Part of the reason that electricity costs are also set to rise, apart from increased petroleum and oil prices, is the government’s investment in sustainable alternative energy sources, which although kinder to the environment are, as yet, expensive to buy and set up.

ERSE’s proposals have been widely criticised by consumer and industry watchdogs including DECO, warning of the dangers of changing the law in order to allow electricity prices to rise above the level of inflation. In DECO’s analysis, a typical family of four with a contract of 13.8 kVA (Kilovolts Amprere) and a monthly bill of around 50 euros, could find their bill increasing by 15 euros a month or 180 euros a year. DECO believes that it is industry that should carry the cost for renewable energy sources and not the general public, because they are the largest consumers.
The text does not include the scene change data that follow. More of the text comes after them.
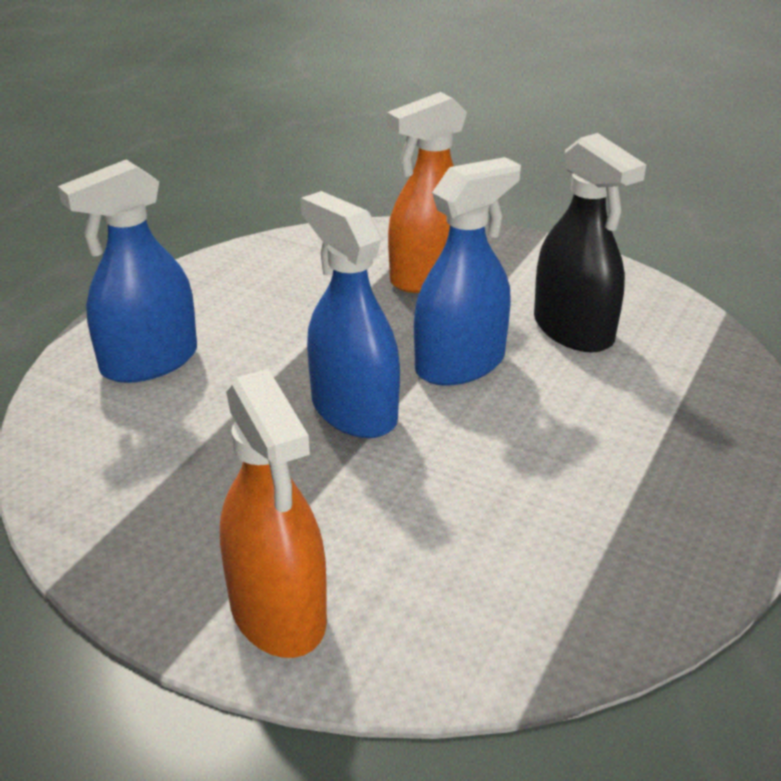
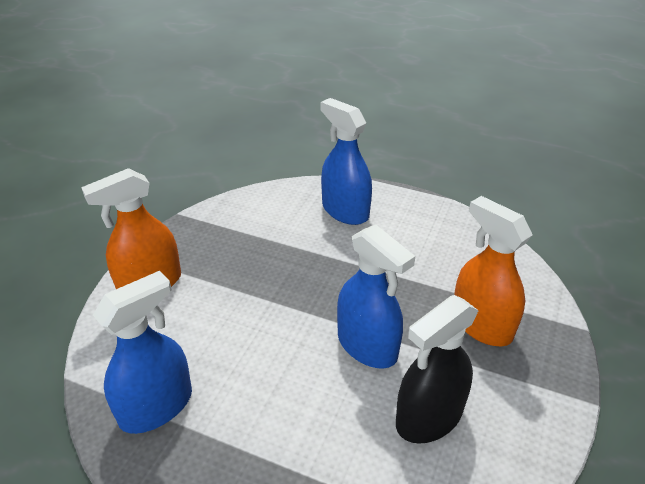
camera: 85 degrees right, 5 degrees up
blue spray bottle [301,191,400,438] -> blue spray bottle moved to [93,271,192,434]

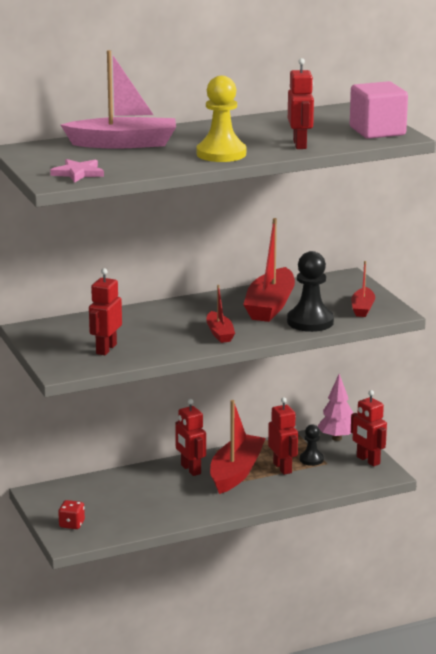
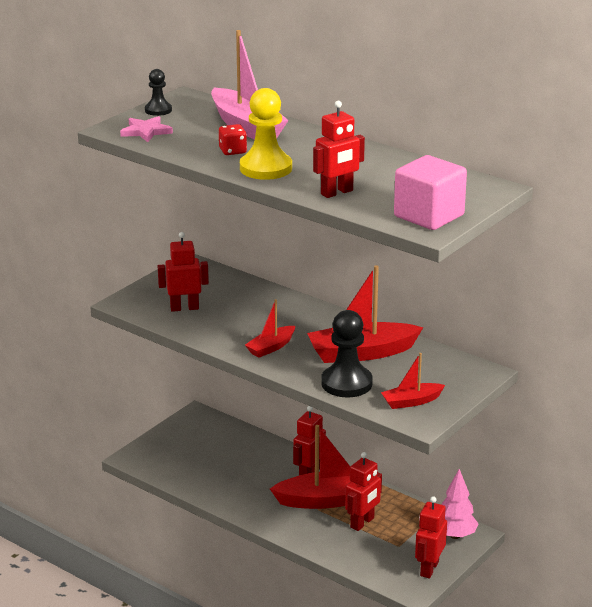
camera: 60 degrees right, 5 degrees up
red dice [58,500,85,529] -> red dice moved to [219,124,247,155]
black pawn [300,424,324,466] -> black pawn moved to [145,69,172,116]

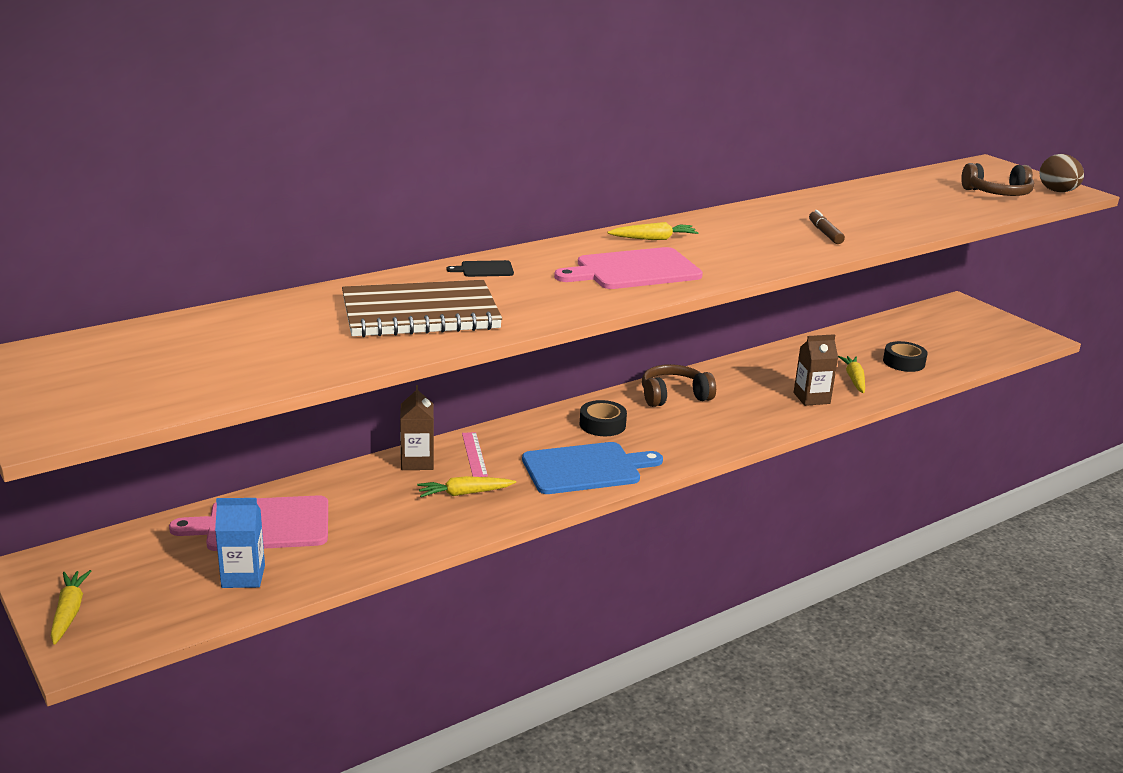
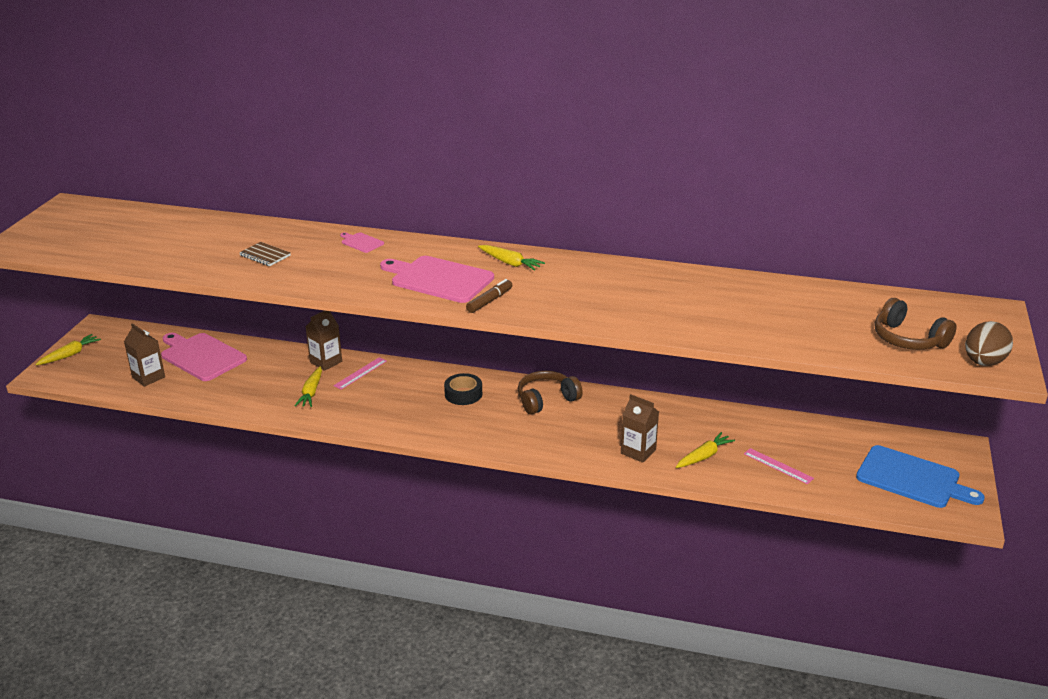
camera: 50 degrees right, 5 degrees up
blue carton [215,498,265,588] -> brown carton [124,323,165,387]
brown notebook [342,280,502,337] -> brown notebook [239,242,291,266], size x0.42
yellow carrot [417,476,516,497] -> yellow carrot turned 120 degrees counterclockwise [295,366,322,407]
black cutting board [446,260,514,277] -> pink cutting board [340,232,384,253]
blue cutting board [522,442,663,494] -> blue cutting board moved to [856,445,985,508]
brown headphones [642,364,716,407] -> brown headphones turned 60 degrees counterclockwise [518,371,583,415]
brown marker [809,210,845,244] -> brown marker moved to [466,279,512,313]
black tape [883,341,928,372] -> pink ruler [744,448,814,484]

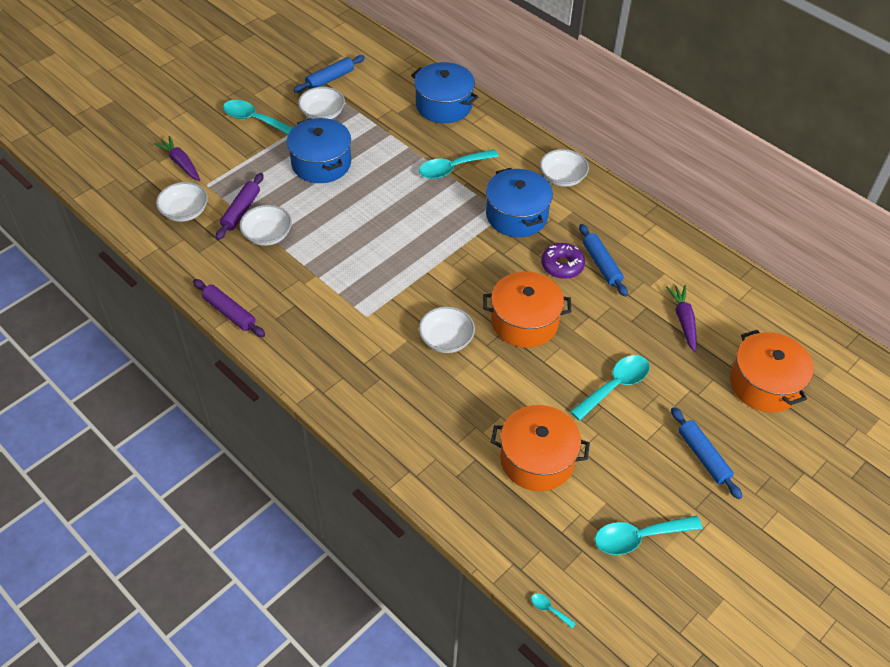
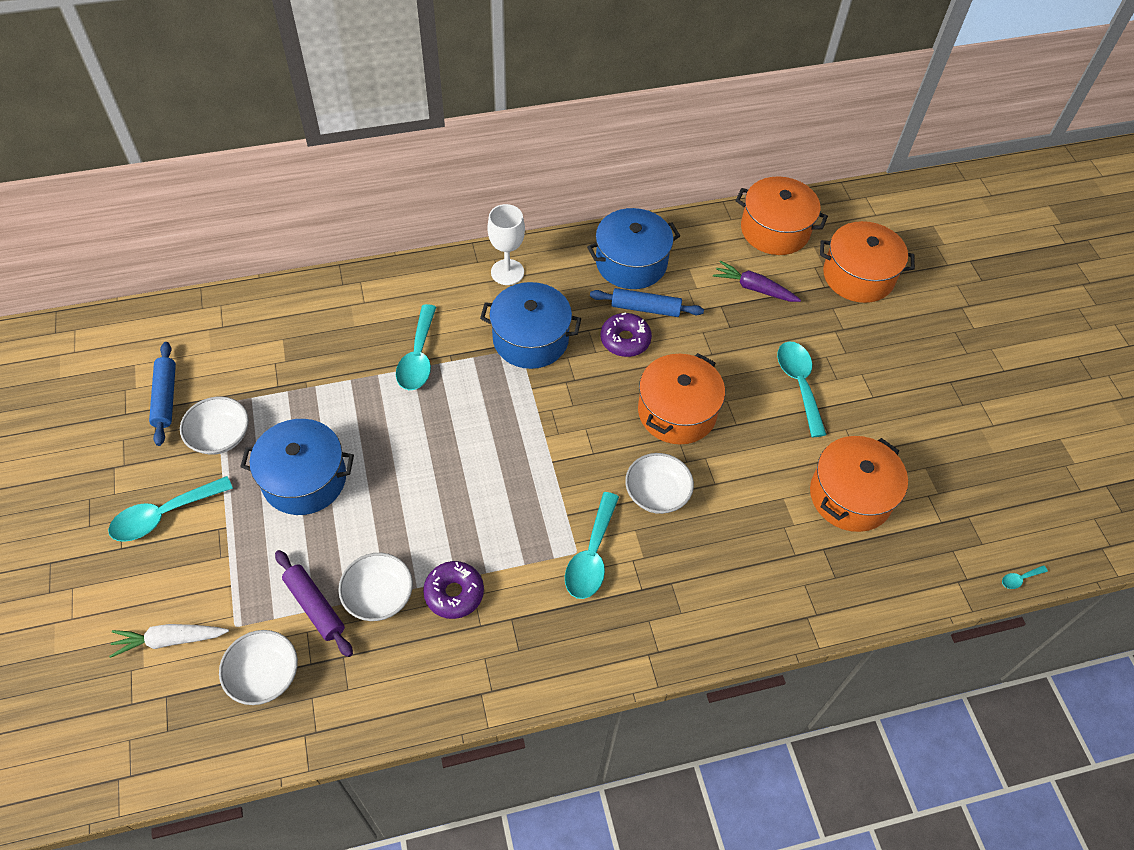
camera: 60 degrees left, 5 degrees up
purple carrot [154,136,200,181] -> white carrot [109,624,229,658]
purple rolling pin [193,279,265,337] -> none
blue pot [411,62,478,123] -> blue pot moved to [587,208,680,289]
white bowl [540,149,589,187] -> white goblet [487,204,525,285]
turquoise spoon [595,516,702,555] -> turquoise spoon moved to [565,492,619,599]
blue rolling pin [671,407,742,499] -> none
none -> purple donut [423,561,484,619]
none -> orange pot [735,176,828,255]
Luís Felipe Pereira, President of the Association for Industrial Electricity Consumers, said pushing the burden onto the shoulders of commerce and industry would not only harm Portugal’s competitiveness, but would only aggravate the gulf in pricing between Spanish and Portuguese power suppliers by pushing up prices by as much as nine per cent.

Graça Cabral, a spokesman from DECO told The Resident: “There are also rumours floating around that the gas and water utility service prices too are set to rise in 2007, but so far the companies involved have said they have no plans to increase prices above the level of inflation as they do on a yearly basis.”

In reaction to the uproar over the 15 per cent increases in electricity tariffs for the ordinary domestic consumer, the Minister of the Economy, Manuel Pinho said on Friday that legislation would be revised so that prices would only rise 7.85 per cent or half of the increase announced by the Portuguese energy regulator ERSE.